▸ **What the task asks**: Every line below should be set down exactly as it appears.

▸ **Input material**:
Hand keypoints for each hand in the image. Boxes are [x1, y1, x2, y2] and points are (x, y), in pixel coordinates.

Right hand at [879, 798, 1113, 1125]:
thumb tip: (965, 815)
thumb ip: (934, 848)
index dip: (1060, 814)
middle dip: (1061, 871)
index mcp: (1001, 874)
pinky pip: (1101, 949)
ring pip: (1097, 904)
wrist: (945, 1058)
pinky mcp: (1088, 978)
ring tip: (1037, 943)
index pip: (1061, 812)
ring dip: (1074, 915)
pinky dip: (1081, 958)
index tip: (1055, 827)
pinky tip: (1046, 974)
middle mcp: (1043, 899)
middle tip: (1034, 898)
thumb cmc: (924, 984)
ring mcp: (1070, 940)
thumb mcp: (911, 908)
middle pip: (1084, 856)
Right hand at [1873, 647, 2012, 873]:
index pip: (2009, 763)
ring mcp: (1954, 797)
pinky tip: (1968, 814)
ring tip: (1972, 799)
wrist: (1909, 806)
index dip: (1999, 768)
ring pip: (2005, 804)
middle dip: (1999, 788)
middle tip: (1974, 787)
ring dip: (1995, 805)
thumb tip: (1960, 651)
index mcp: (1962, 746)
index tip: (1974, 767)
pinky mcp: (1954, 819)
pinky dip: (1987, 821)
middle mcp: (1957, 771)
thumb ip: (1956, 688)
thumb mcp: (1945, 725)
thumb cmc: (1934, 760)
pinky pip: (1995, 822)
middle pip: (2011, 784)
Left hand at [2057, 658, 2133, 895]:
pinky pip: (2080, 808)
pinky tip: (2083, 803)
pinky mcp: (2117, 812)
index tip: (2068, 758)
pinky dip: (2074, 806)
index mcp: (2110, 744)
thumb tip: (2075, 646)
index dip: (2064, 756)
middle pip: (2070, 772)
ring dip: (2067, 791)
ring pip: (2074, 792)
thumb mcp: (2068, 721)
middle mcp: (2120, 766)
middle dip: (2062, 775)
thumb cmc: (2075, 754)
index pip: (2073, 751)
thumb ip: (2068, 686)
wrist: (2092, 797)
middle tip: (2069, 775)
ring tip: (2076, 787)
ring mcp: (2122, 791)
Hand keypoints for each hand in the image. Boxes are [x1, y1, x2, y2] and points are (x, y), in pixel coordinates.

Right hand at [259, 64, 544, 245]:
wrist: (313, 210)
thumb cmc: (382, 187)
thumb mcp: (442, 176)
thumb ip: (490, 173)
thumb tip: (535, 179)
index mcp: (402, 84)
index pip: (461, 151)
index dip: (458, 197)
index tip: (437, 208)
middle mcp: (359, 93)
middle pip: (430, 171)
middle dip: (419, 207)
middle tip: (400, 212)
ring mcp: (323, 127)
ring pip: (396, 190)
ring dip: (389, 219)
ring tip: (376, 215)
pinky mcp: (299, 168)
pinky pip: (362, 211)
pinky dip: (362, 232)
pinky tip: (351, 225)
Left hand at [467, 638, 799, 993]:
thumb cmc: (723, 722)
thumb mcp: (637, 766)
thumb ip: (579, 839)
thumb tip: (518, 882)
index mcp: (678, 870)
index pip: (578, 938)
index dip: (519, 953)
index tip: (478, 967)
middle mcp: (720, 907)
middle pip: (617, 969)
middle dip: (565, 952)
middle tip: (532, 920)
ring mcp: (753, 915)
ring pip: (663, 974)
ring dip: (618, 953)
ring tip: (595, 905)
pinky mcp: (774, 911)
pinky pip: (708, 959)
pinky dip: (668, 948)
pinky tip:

▸ **Result of this task**:
Hand keypoints for each hand in the image. Boxes are [x1, y1, x2, y2] and points are (x, y), in pixel coordinates.

Right hand at [879, 798, 1113, 1125]:
thumb tip: (965, 815)
thumb ip: (934, 848)
index dip: (1060, 814)
middle dip: (1061, 871)
index mcp: (1001, 874)
pinky pip: (1101, 949)
ring pip: (1097, 904)
wrist: (945, 1058)
pinky mcp: (1088, 978)
ring tip: (1037, 943)
index pip: (1061, 812)
ring dip: (1074, 915)
pinky dip: (1081, 958)
index tip: (1055, 827)
pinky tip: (1046, 974)
middle mcp: (1043, 899)
middle tip: (1034, 898)
thumb cmc: (924, 984)
ring mcp: (1070, 940)
thumb mcp: (911, 908)
middle pip: (1084, 856)
Right hand at [1873, 647, 2012, 873]:
index pip: (2009, 763)
ring mcp: (1954, 797)
pinky tip: (1968, 814)
ring tip: (1972, 799)
wrist: (1909, 806)
index dip: (1999, 768)
ring pip: (2005, 804)
middle dip: (1999, 788)
middle tip: (1974, 787)
ring dip: (1995, 805)
thumb tip: (1960, 651)
index mcp: (1962, 746)
index tip: (1974, 767)
pinky mcp: (1954, 819)
pinky dip: (1987, 821)
middle mcp: (1957, 771)
thumb ip: (1956, 688)
thumb mcp: (1945, 725)
thumb cmc: (1934, 760)
pinky pip: (1995, 822)
middle pip: (2011, 784)
Left hand at [2057, 658, 2133, 895]:
pinky pip: (2080, 808)
pinky tip: (2083, 803)
pinky mcp: (2117, 812)
index tip: (2068, 758)
pinky dip: (2074, 806)
index mcp: (2110, 744)
thumb tip: (2075, 646)
index dip: (2064, 756)
middle pip: (2070, 772)
ring dip: (2067, 791)
ring pip: (2074, 792)
thumb mcp: (2068, 721)
middle mcp: (2120, 766)
middle dip: (2062, 775)
thumb cmc: (2075, 754)
index pip: (2073, 751)
thumb ip: (2068, 686)
wrist: (2092, 797)
middle tip: (2069, 775)
ring tip: (2076, 787)
ring mcp: (2122, 791)
Hand keypoints for each hand in the image. Boxes are [x1, y1, x2, y2] and points are (x, y), in pixel coordinates.

Right hand at [259, 64, 544, 245]:
wrist: (313, 210)
thumb cmc: (382, 187)
thumb mcp: (442, 176)
thumb ip: (490, 173)
thumb tip: (535, 179)
index mcp: (402, 84)
index pip: (461, 151)
index dip: (458, 197)
index tip: (437, 208)
middle mcp: (359, 93)
middle pip: (430, 171)
middle dip: (419, 207)
middle tip: (400, 212)
ring mcp: (323, 127)
ring pip: (396, 190)
ring dip: (389, 219)
ring tip: (376, 215)
pinky mcp: (299, 168)
pinky pip: (362, 211)
pinky dip: (362, 232)
pinky tip: (351, 225)
Left hand at [467, 638, 799, 993]:
thumb cmc: (723, 722)
thumb mcp: (637, 766)
thumb ip: (579, 839)
thumb tip: (518, 882)
index mcp: (678, 870)
index pip: (578, 938)
index dip: (519, 953)
index tip: (478, 967)
middle mcp: (720, 907)
middle pip: (617, 969)
middle dip: (565, 952)
middle tip: (532, 920)
ring mcp: (753, 915)
ring pip: (663, 974)
ring dip: (618, 953)
ring tip: (595, 905)
pinky mcp: (774, 911)
pinky pip: (708, 959)
pinky dip: (668, 948)
pinky tip:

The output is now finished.